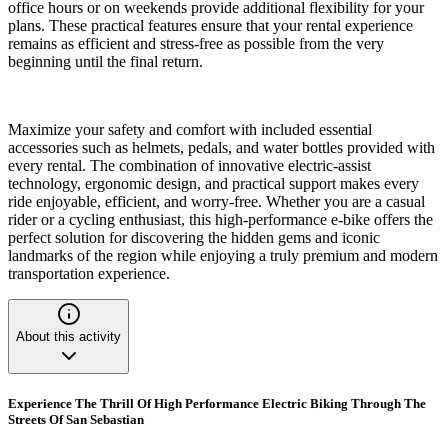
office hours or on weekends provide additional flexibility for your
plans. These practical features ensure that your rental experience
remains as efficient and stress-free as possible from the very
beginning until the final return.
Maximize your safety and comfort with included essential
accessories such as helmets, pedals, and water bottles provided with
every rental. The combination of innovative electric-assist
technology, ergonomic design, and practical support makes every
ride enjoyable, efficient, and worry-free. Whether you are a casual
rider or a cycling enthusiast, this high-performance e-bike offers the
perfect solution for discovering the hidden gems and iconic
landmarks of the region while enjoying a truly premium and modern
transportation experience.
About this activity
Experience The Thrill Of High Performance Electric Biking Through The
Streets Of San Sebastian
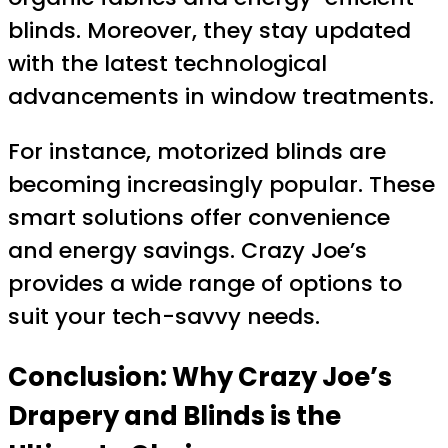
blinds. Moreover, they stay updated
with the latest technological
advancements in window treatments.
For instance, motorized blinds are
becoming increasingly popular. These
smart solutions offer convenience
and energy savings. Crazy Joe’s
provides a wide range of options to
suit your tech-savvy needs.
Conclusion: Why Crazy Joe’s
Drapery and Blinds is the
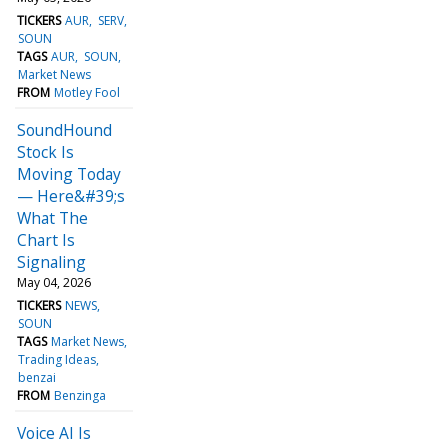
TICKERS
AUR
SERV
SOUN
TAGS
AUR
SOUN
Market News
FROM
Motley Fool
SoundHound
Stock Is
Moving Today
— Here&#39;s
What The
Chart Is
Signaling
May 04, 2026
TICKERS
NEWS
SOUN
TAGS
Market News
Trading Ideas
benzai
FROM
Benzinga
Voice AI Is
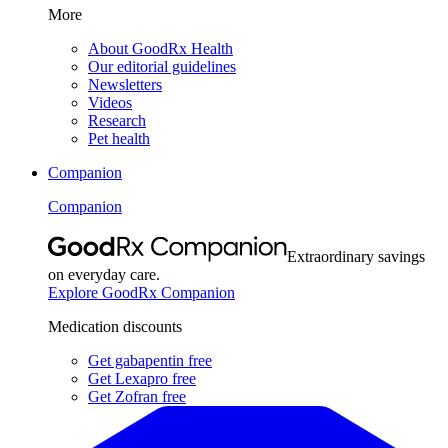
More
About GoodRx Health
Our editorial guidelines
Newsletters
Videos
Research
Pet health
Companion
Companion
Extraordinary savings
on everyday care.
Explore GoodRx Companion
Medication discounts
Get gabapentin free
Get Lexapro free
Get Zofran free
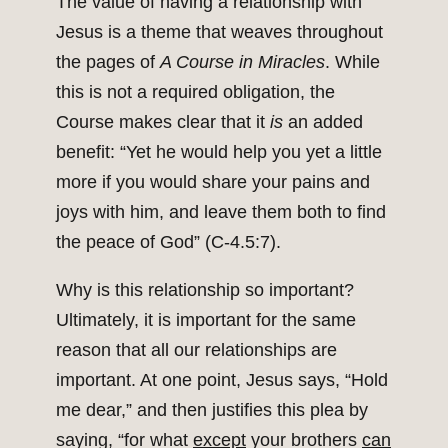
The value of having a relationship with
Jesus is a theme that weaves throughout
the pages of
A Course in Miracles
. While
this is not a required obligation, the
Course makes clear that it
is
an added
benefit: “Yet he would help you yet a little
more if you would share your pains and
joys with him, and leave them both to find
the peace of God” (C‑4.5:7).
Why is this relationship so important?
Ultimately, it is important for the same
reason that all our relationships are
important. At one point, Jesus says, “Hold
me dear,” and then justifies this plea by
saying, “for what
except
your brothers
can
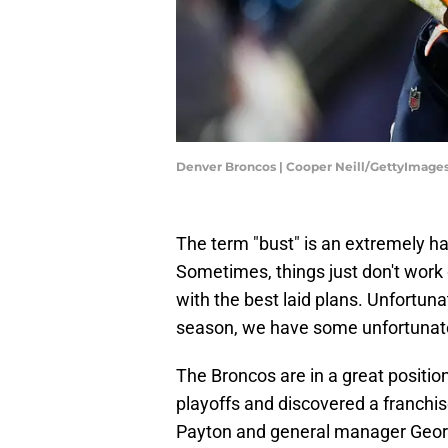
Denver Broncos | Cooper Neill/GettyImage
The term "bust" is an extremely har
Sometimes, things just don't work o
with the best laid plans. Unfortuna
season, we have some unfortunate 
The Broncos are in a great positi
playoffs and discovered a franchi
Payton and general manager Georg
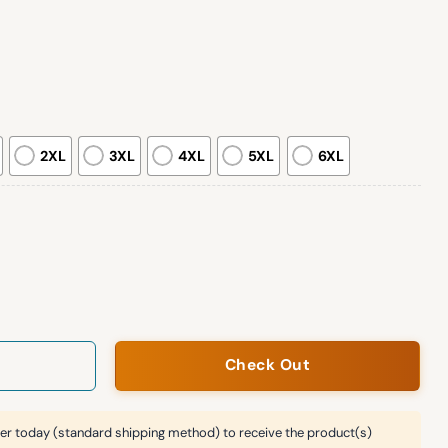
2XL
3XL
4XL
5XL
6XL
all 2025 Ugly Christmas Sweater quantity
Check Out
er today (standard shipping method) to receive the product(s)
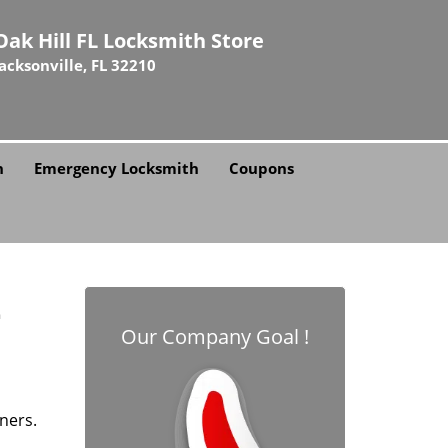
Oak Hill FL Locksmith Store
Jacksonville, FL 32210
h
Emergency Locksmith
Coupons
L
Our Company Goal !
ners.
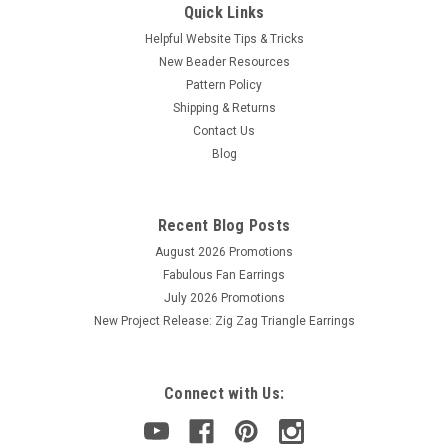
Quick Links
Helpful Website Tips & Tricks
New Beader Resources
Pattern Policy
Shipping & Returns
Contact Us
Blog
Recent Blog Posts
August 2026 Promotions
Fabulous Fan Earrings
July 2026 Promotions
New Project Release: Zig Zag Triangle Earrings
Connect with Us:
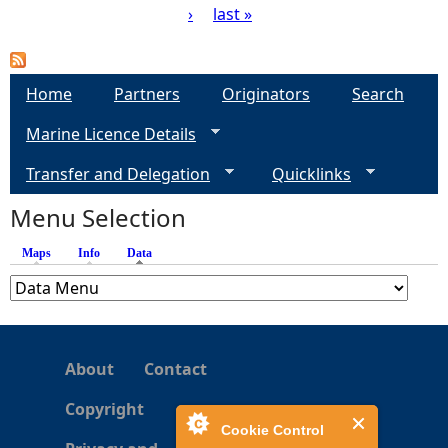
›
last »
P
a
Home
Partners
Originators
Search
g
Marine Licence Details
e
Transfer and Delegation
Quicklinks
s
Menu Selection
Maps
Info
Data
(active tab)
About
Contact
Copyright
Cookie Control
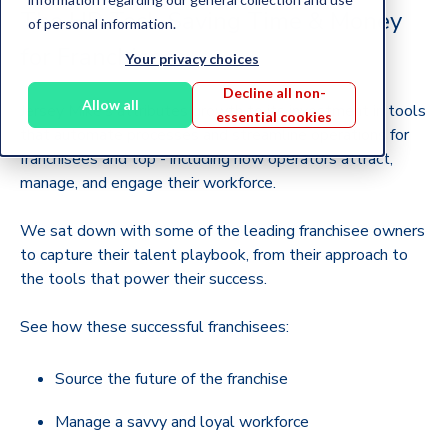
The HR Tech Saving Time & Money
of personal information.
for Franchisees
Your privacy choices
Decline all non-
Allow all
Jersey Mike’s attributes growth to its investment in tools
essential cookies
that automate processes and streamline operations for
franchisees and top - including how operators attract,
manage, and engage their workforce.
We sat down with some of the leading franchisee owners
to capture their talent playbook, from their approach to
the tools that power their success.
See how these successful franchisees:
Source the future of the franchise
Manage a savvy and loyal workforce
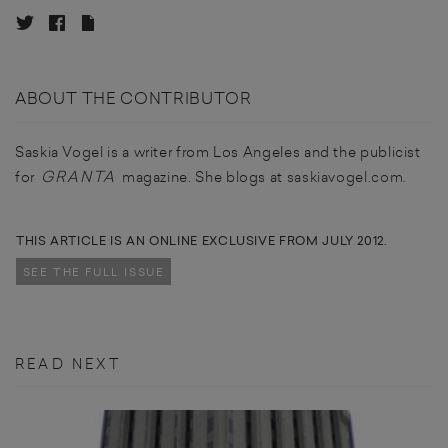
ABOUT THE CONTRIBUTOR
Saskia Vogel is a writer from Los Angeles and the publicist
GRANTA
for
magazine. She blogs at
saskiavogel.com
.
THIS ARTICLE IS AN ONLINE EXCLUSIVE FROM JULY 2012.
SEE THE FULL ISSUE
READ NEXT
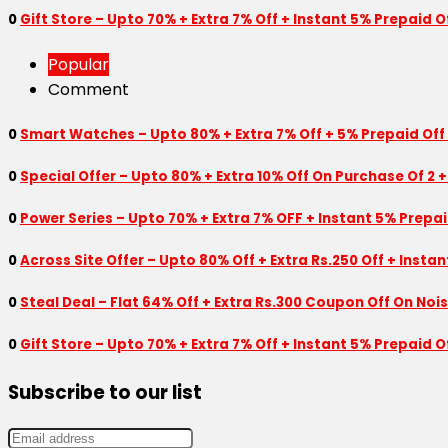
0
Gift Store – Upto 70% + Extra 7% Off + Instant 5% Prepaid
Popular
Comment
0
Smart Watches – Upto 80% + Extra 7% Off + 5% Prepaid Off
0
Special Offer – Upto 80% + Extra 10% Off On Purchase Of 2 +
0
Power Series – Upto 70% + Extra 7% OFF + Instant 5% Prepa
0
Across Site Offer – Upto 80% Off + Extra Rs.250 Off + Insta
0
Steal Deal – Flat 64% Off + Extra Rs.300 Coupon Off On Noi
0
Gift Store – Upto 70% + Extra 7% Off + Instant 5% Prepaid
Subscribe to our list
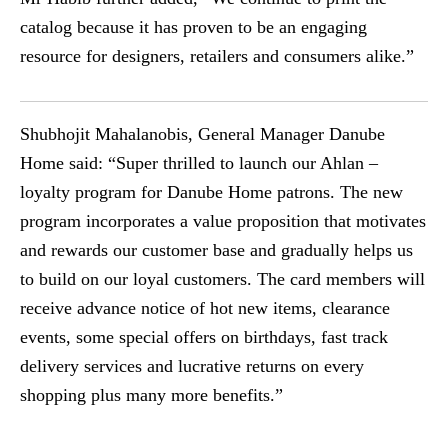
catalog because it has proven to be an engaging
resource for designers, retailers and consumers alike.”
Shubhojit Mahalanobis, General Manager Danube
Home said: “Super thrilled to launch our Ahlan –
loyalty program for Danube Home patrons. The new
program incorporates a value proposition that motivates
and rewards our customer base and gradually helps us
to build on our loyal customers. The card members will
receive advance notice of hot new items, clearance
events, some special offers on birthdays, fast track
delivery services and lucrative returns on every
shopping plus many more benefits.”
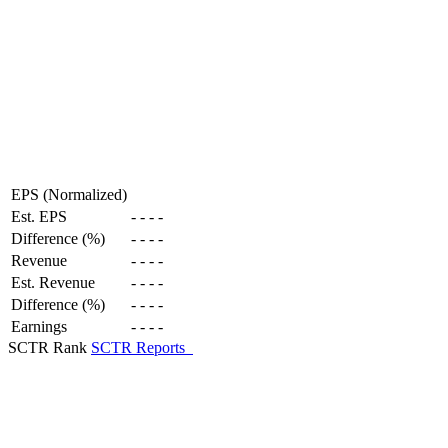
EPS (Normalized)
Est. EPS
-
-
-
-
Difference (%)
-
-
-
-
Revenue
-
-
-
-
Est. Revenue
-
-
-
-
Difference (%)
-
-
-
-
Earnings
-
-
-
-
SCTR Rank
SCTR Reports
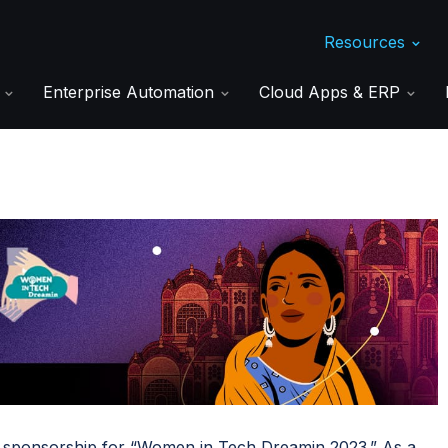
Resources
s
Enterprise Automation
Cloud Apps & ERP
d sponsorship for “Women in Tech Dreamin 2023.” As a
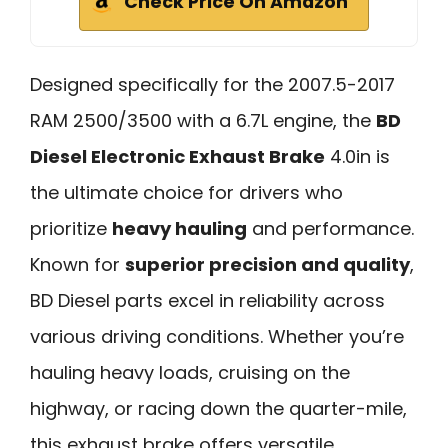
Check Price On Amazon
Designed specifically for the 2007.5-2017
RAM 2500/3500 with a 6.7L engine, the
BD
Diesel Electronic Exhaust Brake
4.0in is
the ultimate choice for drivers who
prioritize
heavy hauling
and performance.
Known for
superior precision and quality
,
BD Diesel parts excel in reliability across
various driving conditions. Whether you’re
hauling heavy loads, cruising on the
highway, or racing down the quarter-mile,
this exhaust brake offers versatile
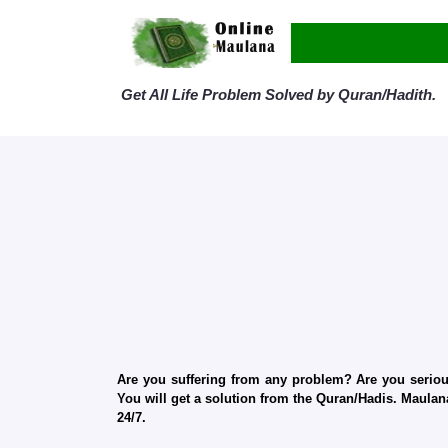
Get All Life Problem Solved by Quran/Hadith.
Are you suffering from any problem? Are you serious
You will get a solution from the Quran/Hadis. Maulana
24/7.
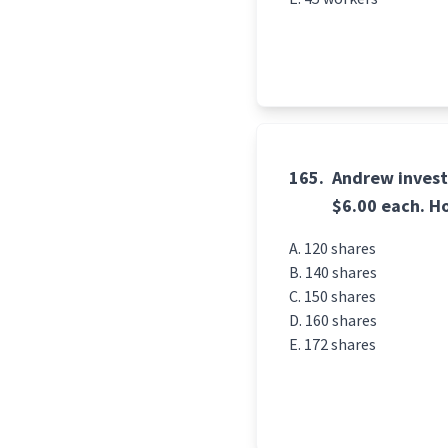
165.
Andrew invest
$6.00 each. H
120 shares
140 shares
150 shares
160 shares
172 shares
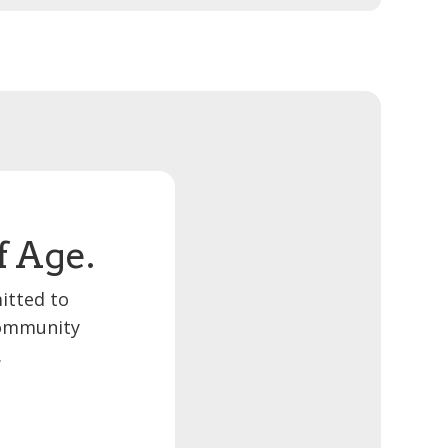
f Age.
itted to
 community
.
________
Activity = Reproduce, word for word, the lines from the start of the items through the line containing "every rental. The", both ends included. Leave the pictures out of your answer.

Answer box =
office hours or on weekends provide additional flexibility for your
plans. These practical features ensure that your rental experience
remains as efficient and stress-free as possible from the very
beginning until the final return.
Maximize your safety and comfort with included essential
accessories such as helmets, pedals, and water bottles provided with
every rental. The combination of innovative electric-assist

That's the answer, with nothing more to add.